Outre une sensibilité accrue aux infections secondaires, les animaux infectés permanents peuvent développer une autre forme de la BVD dite « maladie des muqueuses » ou « mucosal disease » (MD). La MD se caractérise par des érosions et des ulcérations dans le tractus gastro-intestinal accompagnées des symptômes cliniques correspondants (mauvais état général, inappétence; diarrhées, souvent sanglantes, résistantes au traitement; déshydratation). La MD est toujours mortelle.

Contamination et propagation

L'agent pathogène de la BVD, le virus de la BVD, appartient au genre Pestivirus. Les animaux ayant contracté une infection persistante aux virus de la BVD (animaux IP) sécrètent le virus toute leur vie durant.

Les contacts directs ou indirects avec des animaux réceptifs (aérosols, léchage, équipements, etc.) provoquent une infection aiguë (transitoire) avec développement d’une immunité efficace de longue durée. La présence d’un animal IP dans un troupeau entraîne le plus souvent une contamination quasi totale. De nombreux animaux IP disparaissent de la population avant la première lactation ; le plus fréquemment à cause de maladies (infections secondaires, maladie des muqueuses) ou en raison de performances insuffisantes (animaux chétifs).

Les facteurs de risques importants sont d’une part l’estivage en commun de génisses en première phase de gestation, souvent encore sans anticorps, d'autre part l’achat incontrôlé de veaux d’engraissement.

Depuis 2008, la Suisse met en œuvre un programme d’éradication de la diarrhée virale bovine. Des efforts considérables ont été déployés pour tester tous les bovins et tous les veaux nouveau-nés. Le programme d'éradication est un franc succès. Le taux de naissance d'animaux IP a pu être réduit de près de 1,4 % à moins de 0,02 % (fin 2012). Plus de 99,5 % des exploitations bovines suisses sont indemnes de BVD. Au vu de cette situation favorable, il a été décidé de ne pas reconduire à compter du 1er janvier 2013 le programme de dépistage systématique du virus de la BVD fondé sur les analyses des échantillons d'oreilles prélevés sur tous les veaux nouveau-nés. Ce programme a été remplacé par une surveillance des troupeaux.
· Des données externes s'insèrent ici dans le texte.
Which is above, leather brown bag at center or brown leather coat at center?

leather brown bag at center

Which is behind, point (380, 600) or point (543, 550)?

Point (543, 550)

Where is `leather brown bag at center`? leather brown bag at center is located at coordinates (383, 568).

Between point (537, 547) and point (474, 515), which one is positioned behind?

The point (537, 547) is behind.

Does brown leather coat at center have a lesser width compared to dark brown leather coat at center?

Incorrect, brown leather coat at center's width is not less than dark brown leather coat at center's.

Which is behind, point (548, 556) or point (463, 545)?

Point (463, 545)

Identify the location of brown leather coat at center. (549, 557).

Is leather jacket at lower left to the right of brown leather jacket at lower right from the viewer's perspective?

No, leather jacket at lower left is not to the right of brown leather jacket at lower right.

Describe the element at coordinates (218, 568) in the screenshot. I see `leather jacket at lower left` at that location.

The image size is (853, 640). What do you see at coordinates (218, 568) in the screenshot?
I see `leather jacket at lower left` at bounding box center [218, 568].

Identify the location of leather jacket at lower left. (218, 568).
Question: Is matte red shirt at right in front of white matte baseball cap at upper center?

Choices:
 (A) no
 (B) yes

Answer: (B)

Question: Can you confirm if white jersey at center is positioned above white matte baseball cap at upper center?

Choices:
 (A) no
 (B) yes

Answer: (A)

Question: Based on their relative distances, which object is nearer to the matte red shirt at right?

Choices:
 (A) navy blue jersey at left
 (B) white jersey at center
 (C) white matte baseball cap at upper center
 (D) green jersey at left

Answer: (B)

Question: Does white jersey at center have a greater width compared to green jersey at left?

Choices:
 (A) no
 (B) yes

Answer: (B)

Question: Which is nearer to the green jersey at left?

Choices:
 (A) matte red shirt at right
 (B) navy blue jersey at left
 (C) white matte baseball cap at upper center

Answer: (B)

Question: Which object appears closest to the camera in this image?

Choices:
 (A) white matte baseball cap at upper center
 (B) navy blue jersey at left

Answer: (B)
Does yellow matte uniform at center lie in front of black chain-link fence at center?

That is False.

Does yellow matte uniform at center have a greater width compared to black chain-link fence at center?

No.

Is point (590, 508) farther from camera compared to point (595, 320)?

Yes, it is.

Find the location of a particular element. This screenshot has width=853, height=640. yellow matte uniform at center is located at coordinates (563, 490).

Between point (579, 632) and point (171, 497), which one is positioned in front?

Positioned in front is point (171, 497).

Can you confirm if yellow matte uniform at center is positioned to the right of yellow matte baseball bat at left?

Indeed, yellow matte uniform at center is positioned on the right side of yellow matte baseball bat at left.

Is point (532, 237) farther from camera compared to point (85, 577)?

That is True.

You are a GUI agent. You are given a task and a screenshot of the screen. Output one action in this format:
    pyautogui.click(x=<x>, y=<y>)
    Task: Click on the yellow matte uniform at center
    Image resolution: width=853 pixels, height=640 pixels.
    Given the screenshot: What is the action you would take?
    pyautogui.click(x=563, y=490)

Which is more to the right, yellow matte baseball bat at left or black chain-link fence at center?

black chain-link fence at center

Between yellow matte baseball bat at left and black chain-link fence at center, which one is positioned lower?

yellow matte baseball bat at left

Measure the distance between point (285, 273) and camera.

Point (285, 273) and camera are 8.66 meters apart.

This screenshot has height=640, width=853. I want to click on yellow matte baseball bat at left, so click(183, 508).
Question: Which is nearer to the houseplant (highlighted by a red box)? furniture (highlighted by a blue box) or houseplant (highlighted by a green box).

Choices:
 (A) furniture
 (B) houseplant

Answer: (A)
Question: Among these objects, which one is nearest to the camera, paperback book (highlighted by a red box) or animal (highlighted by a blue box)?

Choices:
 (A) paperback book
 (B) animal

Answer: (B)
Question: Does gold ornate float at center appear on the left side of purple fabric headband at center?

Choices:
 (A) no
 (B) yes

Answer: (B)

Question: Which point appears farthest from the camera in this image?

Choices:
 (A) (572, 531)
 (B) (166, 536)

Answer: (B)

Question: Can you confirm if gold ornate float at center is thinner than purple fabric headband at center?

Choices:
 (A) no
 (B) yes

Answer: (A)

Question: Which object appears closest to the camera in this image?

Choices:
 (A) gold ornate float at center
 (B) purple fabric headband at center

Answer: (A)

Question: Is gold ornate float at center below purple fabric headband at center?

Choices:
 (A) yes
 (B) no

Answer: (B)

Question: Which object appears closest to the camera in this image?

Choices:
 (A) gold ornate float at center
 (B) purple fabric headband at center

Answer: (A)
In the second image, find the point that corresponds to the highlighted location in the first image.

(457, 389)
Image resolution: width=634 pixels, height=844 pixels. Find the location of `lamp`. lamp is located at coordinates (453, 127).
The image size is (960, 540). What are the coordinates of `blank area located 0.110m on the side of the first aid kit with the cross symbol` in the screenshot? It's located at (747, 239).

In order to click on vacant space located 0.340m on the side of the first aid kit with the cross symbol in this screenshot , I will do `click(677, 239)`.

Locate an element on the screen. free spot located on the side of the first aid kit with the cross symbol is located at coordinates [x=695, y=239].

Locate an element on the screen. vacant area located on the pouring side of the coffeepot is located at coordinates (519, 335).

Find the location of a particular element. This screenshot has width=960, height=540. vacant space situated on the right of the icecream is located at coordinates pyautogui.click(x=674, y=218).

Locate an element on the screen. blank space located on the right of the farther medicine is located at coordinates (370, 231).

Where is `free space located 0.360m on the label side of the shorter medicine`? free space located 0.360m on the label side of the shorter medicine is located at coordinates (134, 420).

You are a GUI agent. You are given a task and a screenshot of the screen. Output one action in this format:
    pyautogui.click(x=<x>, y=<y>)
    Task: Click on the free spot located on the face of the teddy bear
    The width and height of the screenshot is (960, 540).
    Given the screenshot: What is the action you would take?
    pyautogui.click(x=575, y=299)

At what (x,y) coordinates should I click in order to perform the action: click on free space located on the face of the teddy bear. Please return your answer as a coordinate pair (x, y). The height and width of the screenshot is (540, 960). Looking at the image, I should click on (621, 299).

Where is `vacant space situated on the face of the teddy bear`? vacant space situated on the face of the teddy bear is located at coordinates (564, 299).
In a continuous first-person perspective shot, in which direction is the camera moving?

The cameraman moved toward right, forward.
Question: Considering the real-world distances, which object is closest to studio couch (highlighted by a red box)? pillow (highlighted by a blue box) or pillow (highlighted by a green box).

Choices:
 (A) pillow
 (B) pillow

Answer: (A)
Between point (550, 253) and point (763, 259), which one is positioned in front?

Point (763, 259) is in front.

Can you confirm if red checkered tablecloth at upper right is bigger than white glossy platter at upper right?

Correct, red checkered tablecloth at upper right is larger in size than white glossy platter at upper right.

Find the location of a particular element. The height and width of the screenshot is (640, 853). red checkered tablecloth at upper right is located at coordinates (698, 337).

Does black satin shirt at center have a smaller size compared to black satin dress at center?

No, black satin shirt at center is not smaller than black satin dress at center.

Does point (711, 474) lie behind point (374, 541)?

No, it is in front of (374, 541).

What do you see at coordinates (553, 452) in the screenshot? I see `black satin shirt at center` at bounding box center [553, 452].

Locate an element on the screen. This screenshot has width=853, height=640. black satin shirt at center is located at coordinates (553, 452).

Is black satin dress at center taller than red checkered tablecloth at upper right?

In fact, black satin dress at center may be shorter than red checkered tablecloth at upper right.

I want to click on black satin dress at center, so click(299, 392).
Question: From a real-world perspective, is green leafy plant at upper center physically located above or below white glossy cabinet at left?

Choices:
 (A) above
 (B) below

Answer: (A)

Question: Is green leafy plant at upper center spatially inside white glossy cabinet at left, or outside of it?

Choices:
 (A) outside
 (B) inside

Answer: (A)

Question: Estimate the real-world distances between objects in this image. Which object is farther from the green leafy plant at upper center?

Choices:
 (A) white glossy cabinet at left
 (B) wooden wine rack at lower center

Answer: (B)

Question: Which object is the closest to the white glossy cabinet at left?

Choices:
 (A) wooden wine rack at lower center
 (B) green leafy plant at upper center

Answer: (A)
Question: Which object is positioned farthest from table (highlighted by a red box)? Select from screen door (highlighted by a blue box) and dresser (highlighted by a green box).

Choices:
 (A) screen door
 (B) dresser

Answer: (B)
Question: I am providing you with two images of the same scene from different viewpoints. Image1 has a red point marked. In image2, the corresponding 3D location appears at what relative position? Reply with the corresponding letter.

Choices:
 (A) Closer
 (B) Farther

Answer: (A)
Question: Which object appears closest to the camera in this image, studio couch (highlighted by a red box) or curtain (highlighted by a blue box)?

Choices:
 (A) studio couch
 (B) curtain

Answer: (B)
Néanmoins, la maladie n'est pas encore entièrement éradiquée. L'appel à la vigilance lancé à tous les éleveurs et à tous les vétérinaires reste donc de mise.

La banque de données des cas d’épizooties donne une vue d’ensemble de la situation épizootique suisse.

Que faire ?

Les vaccinations contre la BVD sont interdites en Suisse.

La BVD est une épizootie à éradiquer, soumise à déclaration. Toute personne qui détient des animaux ou qui s'en occupe est tenue d'annoncer les cas suspects au vétérinaire de l’exploitation.